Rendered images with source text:
-*-

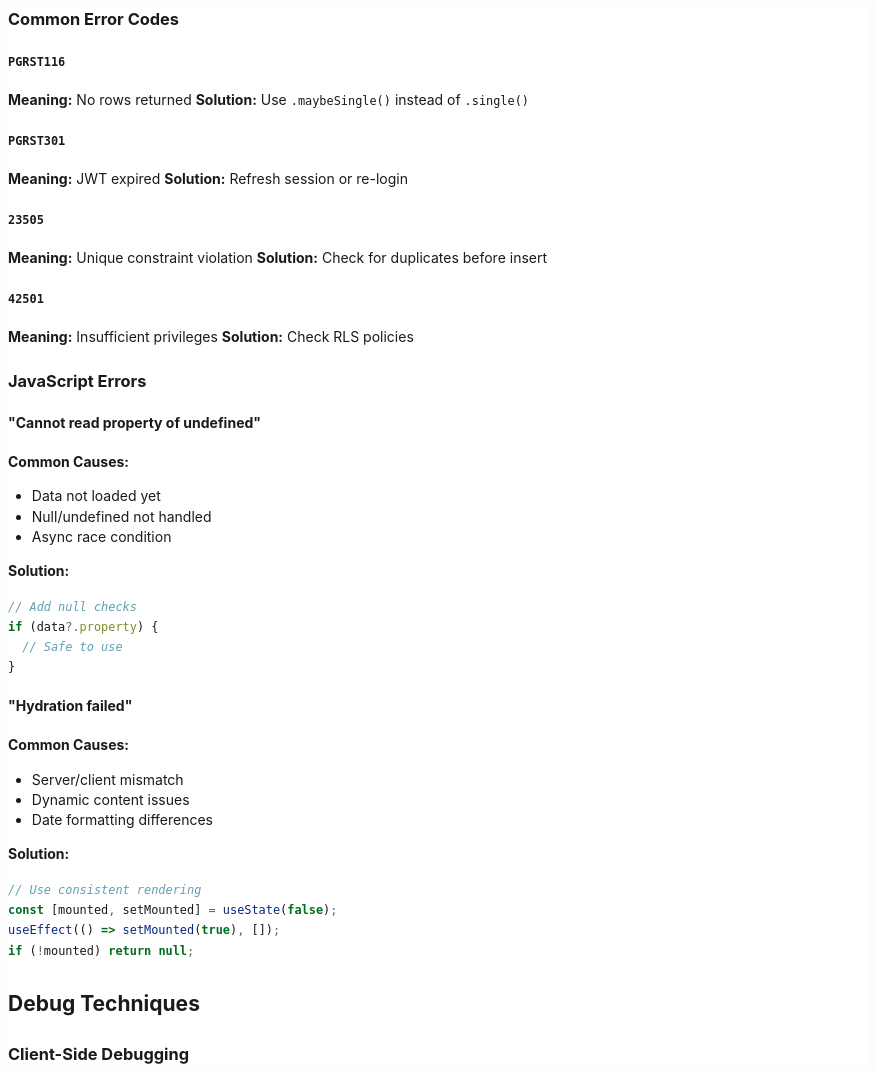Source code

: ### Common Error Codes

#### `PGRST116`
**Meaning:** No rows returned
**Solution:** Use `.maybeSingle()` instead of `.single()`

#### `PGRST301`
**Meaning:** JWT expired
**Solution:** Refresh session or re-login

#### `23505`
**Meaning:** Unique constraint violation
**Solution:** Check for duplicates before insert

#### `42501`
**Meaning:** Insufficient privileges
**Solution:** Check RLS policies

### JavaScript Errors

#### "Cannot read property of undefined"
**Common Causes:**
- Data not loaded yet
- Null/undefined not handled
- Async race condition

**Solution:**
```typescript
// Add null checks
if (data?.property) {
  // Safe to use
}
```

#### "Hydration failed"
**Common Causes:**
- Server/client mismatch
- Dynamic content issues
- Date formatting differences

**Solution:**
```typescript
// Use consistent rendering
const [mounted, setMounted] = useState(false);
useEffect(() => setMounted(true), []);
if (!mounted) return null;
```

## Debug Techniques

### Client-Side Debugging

-*-

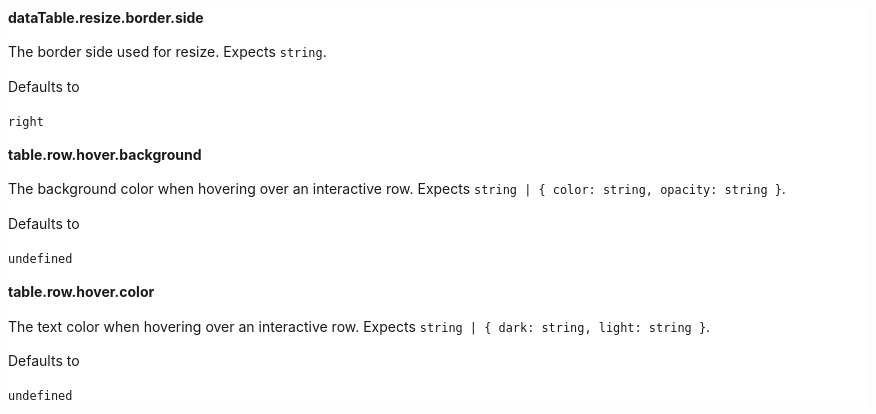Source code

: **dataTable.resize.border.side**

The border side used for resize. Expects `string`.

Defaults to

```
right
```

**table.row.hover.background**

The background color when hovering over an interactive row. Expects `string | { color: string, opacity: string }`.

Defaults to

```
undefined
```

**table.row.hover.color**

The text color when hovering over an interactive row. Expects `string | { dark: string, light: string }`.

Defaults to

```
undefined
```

-*-

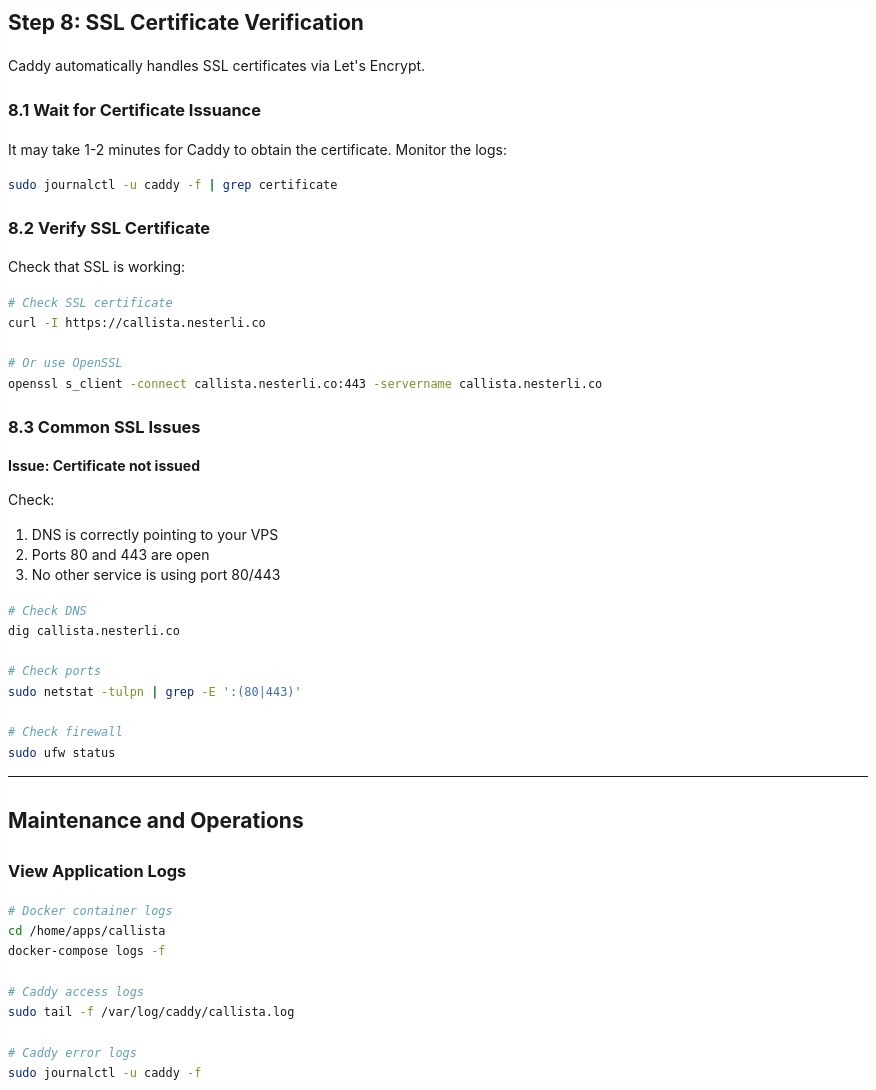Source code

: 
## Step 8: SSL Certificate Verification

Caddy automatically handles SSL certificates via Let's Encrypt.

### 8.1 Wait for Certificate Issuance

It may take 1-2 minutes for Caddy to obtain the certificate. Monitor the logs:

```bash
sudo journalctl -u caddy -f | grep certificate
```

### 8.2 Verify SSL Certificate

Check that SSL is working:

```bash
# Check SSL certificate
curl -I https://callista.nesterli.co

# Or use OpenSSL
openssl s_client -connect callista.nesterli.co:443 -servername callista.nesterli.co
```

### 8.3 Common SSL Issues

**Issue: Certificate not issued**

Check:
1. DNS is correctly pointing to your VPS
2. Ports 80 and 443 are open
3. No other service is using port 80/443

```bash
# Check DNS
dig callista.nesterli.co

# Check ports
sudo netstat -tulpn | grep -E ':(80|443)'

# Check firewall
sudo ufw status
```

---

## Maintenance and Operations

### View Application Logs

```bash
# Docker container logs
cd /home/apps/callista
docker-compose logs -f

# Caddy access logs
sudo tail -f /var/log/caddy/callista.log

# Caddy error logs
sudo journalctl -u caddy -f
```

-*-

Look through the records and gather every line containing "interactive".

TASK RESULT:
The background color when hovering over an interactive row. Expects `string | { color: string, opacity: string }`.
The text color when hovering over an interactive row. Expects `string | { dark: string, light: string }`.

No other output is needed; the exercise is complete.